::: Texto fornecido :::
Uma juíza federal dos Estados Unidos negou o pedido da Meta para encerrar uma ação movida por procuradores-gerais de 29 estados. A empresa é acusada de desenvolver o Facebook e o Instagram para criar dependência em crianças e adolescentes, além de esconder os danos provocados.
A decisão da juíza Yvonne Gonzalez Rogers, divulgada em 29 de junho, confirma que a Meta não cumpriu a Lei de Proteção à Privacidade Online das Crianças (COPPA). Segundo a magistrada, a empresa falhou em notificar os pais e obter consentimento para o uso das plataformas por menores.
Em resposta, a Meta afirmou discordar das acusações e garantiu que provas mostrarão seu compromisso com o público jovem. A empresa também argumenta que a ideia de “vício em redes sociais” não é reconhecida como condição médica e que seus serviços não são direcionados especificamente a crianças menores de 13 anos.
::: Dados para análise :::
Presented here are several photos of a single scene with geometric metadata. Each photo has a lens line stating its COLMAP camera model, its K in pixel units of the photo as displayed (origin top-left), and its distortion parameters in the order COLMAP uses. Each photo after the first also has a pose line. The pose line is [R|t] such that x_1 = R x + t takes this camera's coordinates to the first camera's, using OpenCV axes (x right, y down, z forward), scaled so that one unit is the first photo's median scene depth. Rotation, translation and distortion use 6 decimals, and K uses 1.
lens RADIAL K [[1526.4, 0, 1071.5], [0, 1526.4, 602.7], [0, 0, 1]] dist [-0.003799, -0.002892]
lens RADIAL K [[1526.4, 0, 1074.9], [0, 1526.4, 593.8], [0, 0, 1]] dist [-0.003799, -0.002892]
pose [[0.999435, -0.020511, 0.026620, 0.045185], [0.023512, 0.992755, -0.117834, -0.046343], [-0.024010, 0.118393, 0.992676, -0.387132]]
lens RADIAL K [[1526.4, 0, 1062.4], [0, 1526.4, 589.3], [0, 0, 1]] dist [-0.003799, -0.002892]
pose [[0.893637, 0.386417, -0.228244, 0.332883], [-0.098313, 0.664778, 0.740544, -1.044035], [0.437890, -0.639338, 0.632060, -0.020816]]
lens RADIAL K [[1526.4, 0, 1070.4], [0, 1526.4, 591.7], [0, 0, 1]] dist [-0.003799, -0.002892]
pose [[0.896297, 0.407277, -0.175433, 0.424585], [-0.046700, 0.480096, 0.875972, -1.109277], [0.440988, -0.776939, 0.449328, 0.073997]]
:::
▶ Enunciado
Segundo o texto fornecido, qual lei a juíza Yvonne Gonzalez Rogers confirmou que a Meta não cumpriu?

▶ Solução do problema
A Lei de Proteção à Privacidade Online das Crianças (COPPA).